At a 3-day Greek Life leadership retreat for students at the University of Mississippi, participants were shocked, triggered, “hurt, frightened, and upset” upon finding a discarded banana peel during the retreat.
The banana incident resulted in the leadership retreat – being attended by campus leaders expected to exercise leadership and organizational responsibility over their fellow students – to be cut short. Makala McNeil, leader of a historically black sorority on campus, recalling how the banana affected her psyche, “That, to me, was a slap in the face to see that banana hanging in a tree after talking about the personal truths of our campus,” she continued, “we were talking about race in Mississippi and in the Greek community so there’s a lot involved.”
When she and her peers first laid eyes on the offensive peel, she recalled how everyone became, “all just sort of paranoid for a second,” in the presence of a situation “so strange and surreal.”
Needless to say, black student’s minds immediately and reflexively sought an explanation by invoking 1930’s era racism. “You see how much fear and how much anger you insight [sic] in black people just from an unintentional image,” McNeil recalled.
The school fully backed and supported the traumatized black students, with Alexa Lee Arndt, Director of Fraternity and Sorority Life penning a letter to all Greek Life leaders stating that, “many members of our community were hurt, frightened, and upset by what occurred … Because of the underlying reality many students of color endure on a daily basis, the conversation manifested into a larger conversation about race relations today at the University of Mississippi.”
“As the staff member responsible for the wellbeing of our community, I felt it was imperative to provide [safe] space immediately to students affected by this incident to allow them an opportunity to voice their pain and concern,” Arndt expressed.
Hilariously, it was college senior Ryan Swanson who later came clean about this apparently horrifically scarring and traumatic incident. Swanson recalls that, while attending the leadership retreat, he had discarded the peel on the tree, after he was unable to locate a convenient trash can. “I want to sincerely apologize for the events that took place this past weekend,” Swanson said. “Although unintentional, there is no excuse for the pain that was caused to members of our community,” he groveled.

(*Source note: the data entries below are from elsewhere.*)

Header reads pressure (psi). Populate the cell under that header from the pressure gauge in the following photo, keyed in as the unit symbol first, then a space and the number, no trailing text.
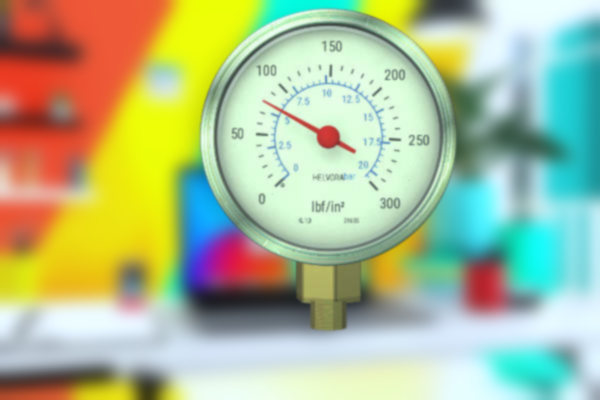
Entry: psi 80
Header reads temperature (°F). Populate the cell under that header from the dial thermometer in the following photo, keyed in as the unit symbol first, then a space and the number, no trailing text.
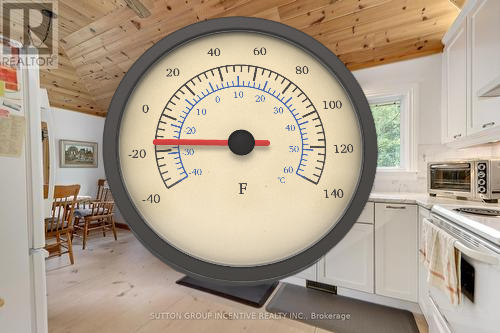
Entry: °F -16
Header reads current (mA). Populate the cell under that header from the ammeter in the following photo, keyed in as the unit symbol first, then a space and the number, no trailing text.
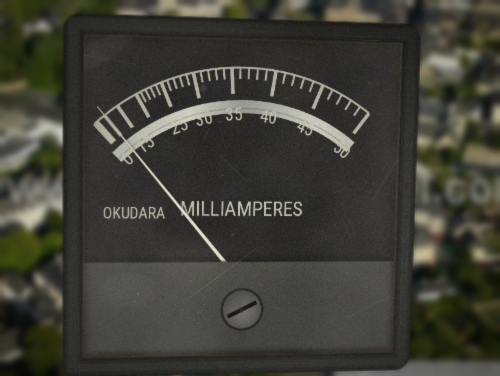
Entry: mA 10
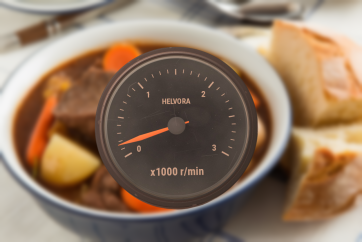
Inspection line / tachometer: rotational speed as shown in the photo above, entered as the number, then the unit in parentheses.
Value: 150 (rpm)
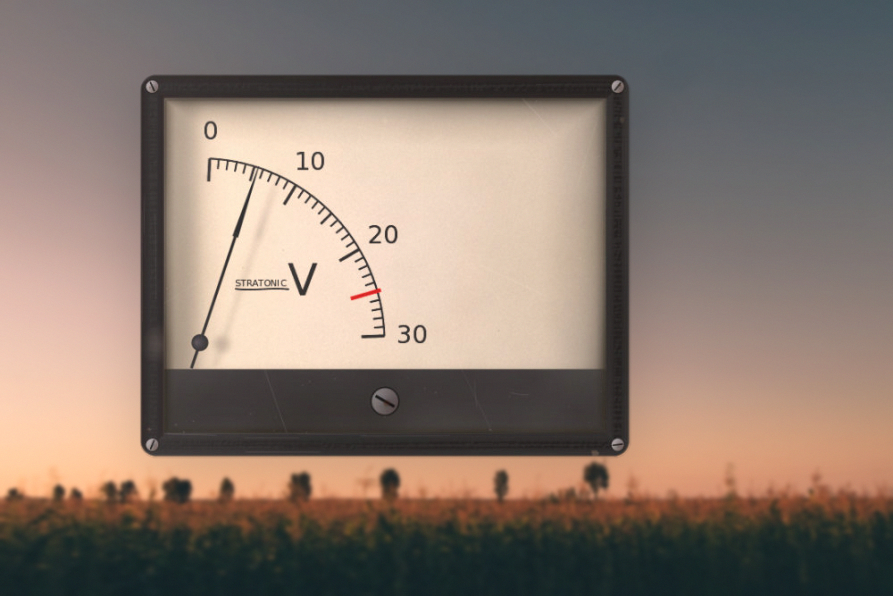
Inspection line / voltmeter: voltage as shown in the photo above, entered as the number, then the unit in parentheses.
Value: 5.5 (V)
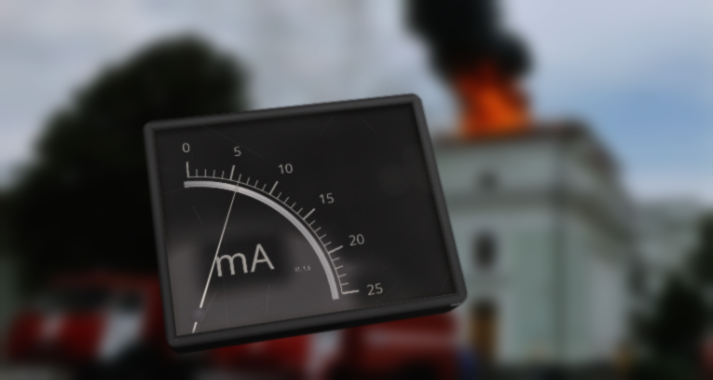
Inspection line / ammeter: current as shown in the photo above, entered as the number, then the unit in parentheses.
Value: 6 (mA)
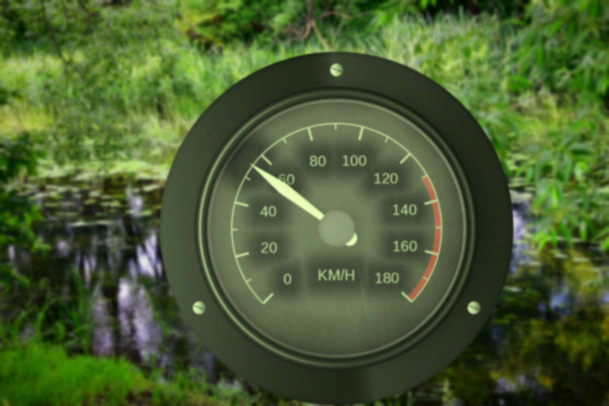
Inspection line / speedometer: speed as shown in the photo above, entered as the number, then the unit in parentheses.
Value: 55 (km/h)
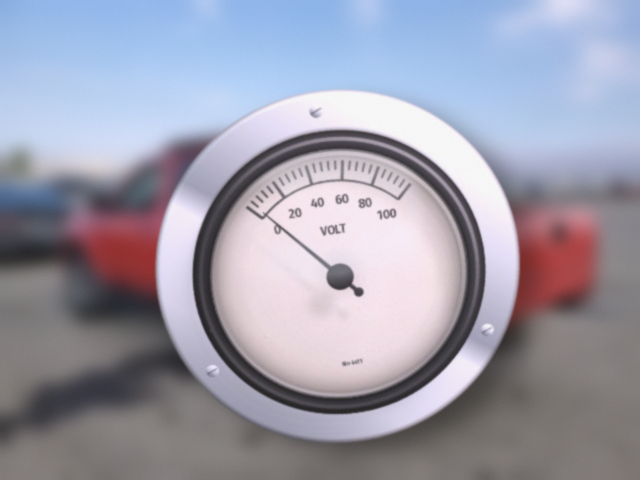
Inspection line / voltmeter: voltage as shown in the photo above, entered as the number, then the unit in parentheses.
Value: 4 (V)
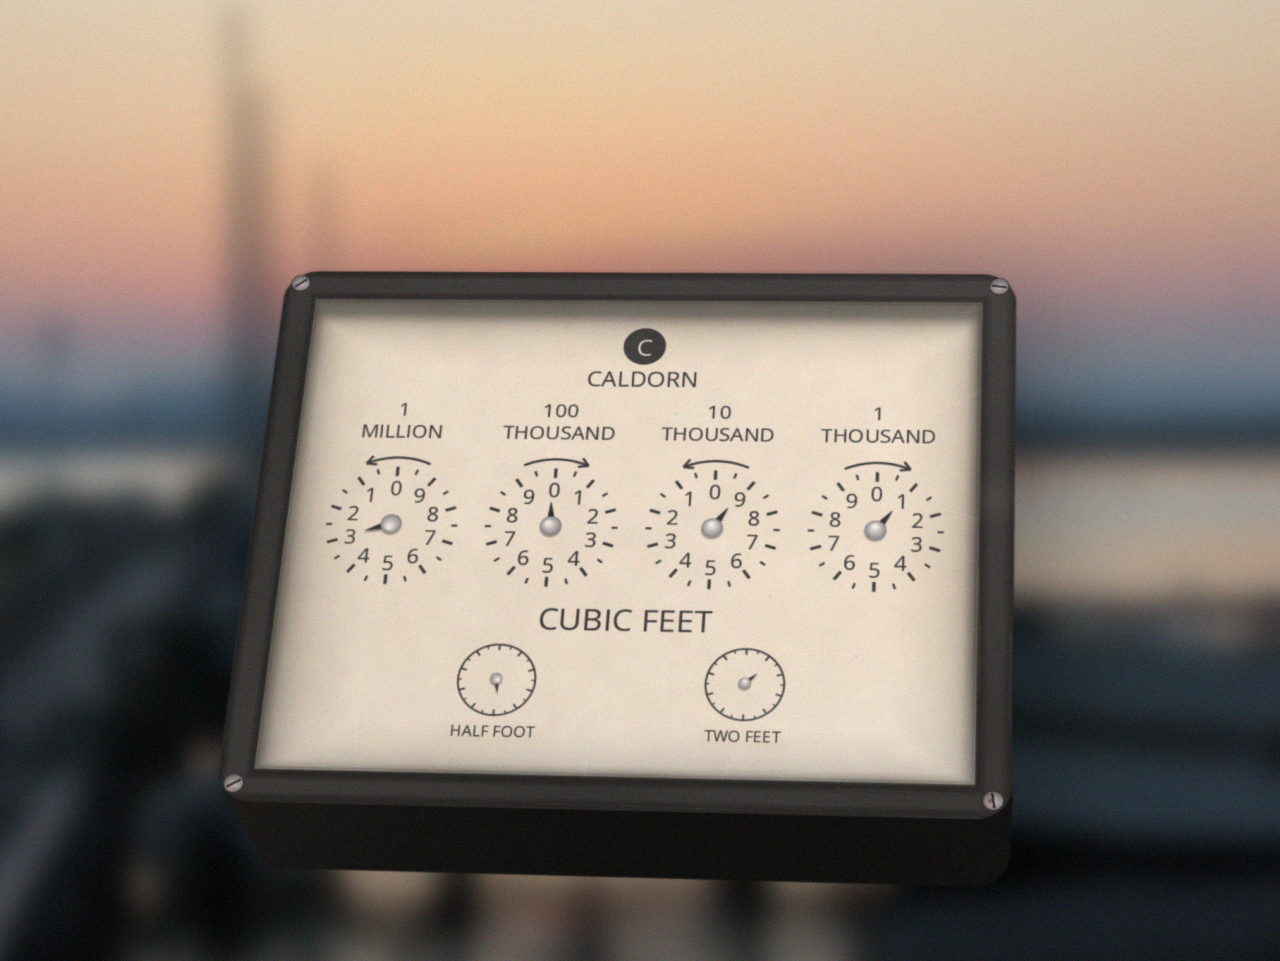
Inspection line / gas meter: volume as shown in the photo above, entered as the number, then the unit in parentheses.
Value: 299100 (ft³)
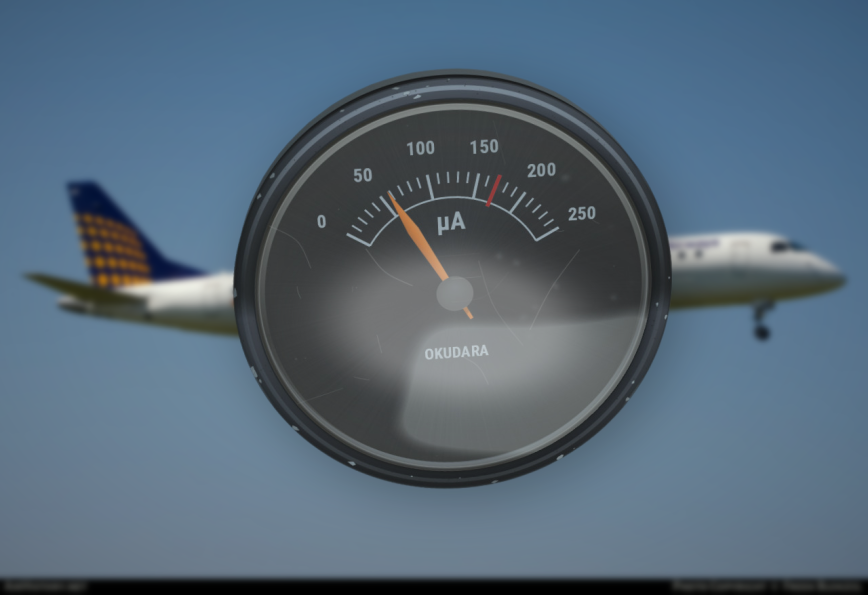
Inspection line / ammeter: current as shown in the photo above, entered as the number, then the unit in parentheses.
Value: 60 (µA)
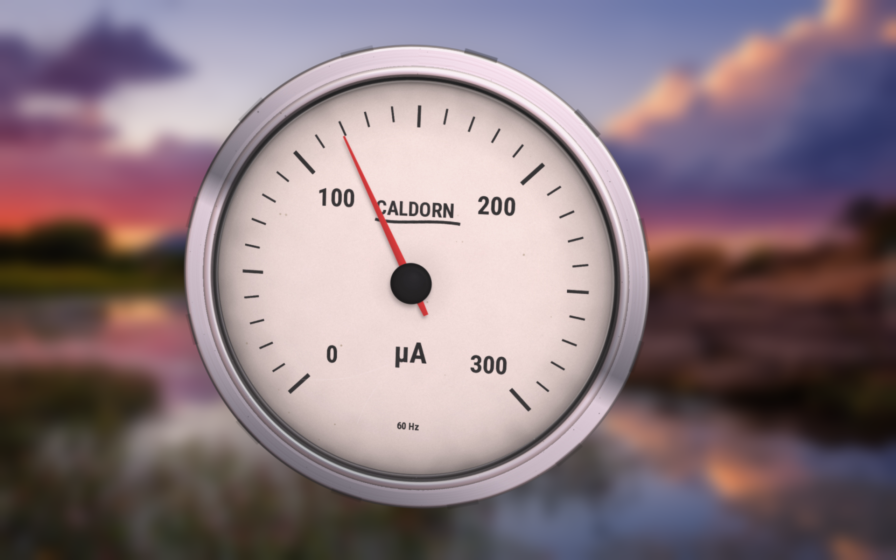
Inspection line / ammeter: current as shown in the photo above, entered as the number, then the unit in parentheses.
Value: 120 (µA)
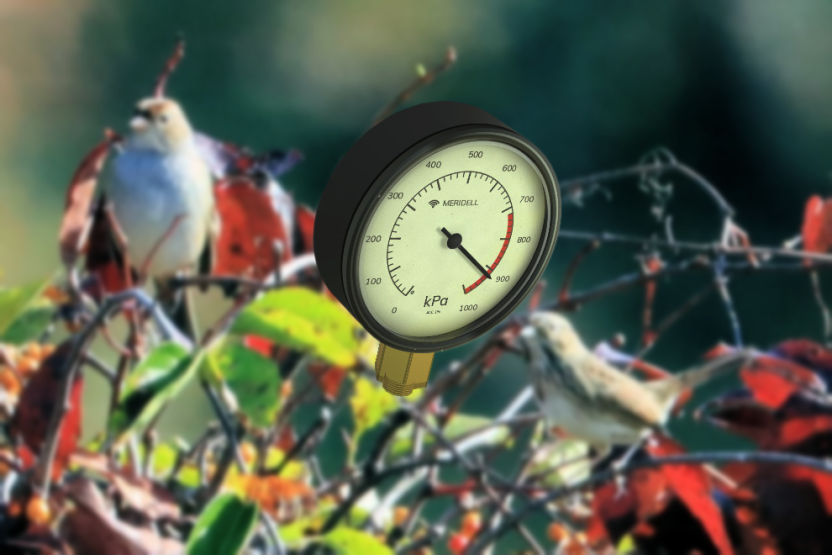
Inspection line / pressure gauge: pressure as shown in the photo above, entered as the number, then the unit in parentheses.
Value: 920 (kPa)
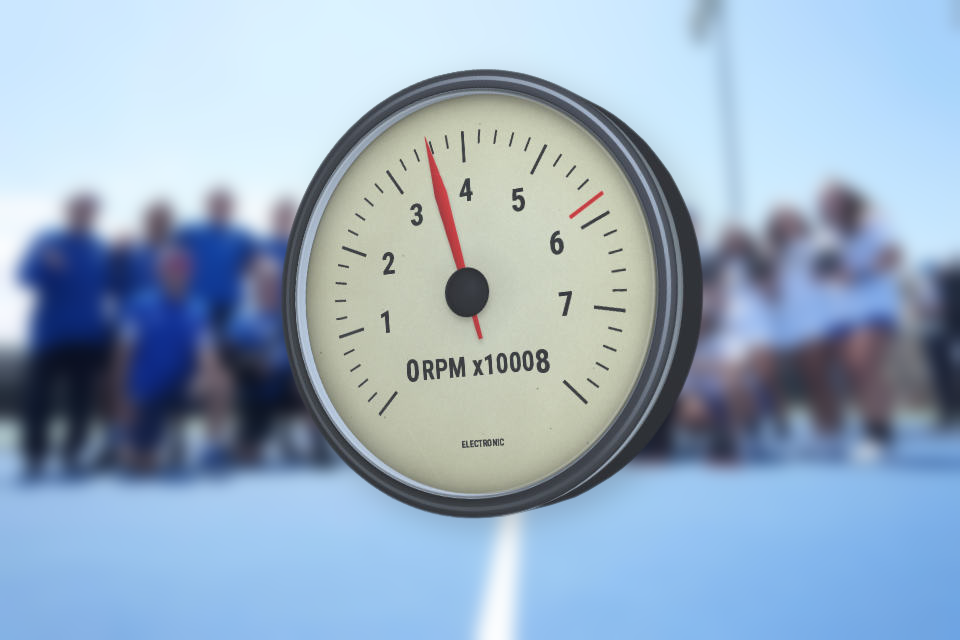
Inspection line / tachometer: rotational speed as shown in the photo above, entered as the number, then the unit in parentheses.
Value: 3600 (rpm)
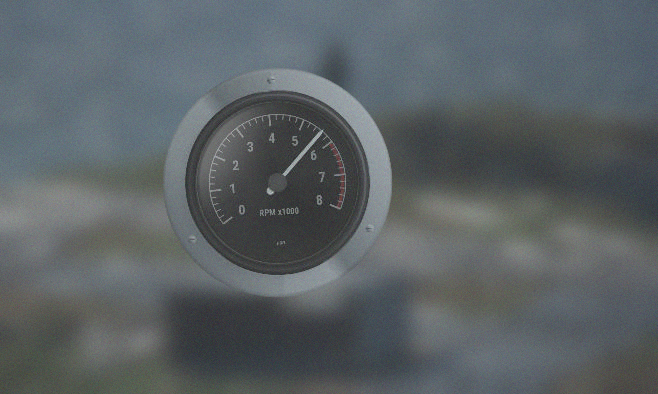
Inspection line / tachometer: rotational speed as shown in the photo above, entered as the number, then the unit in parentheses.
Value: 5600 (rpm)
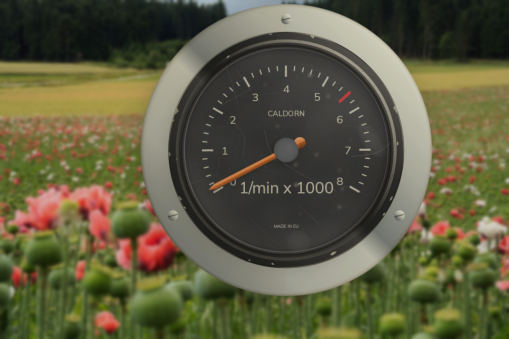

The leader of another sorority, who was attending the conference explained that the event was painful, because “bananas have historically been used to demean black people,” by suggesting they are ape-like.
The member of yet another historically black sorority chimed in to call the sight of a banana peel, “ disheartening and immensely frustrating,” and stated that “I implore all of us to unite in solidarity by this situation. … We must show those in the community that bigotry, hate, and racism cannot, and will not be tolerated.”
When was the last time you ate a banana? Were you careful to hide your banana peel from nearby individuals who might have taken offense?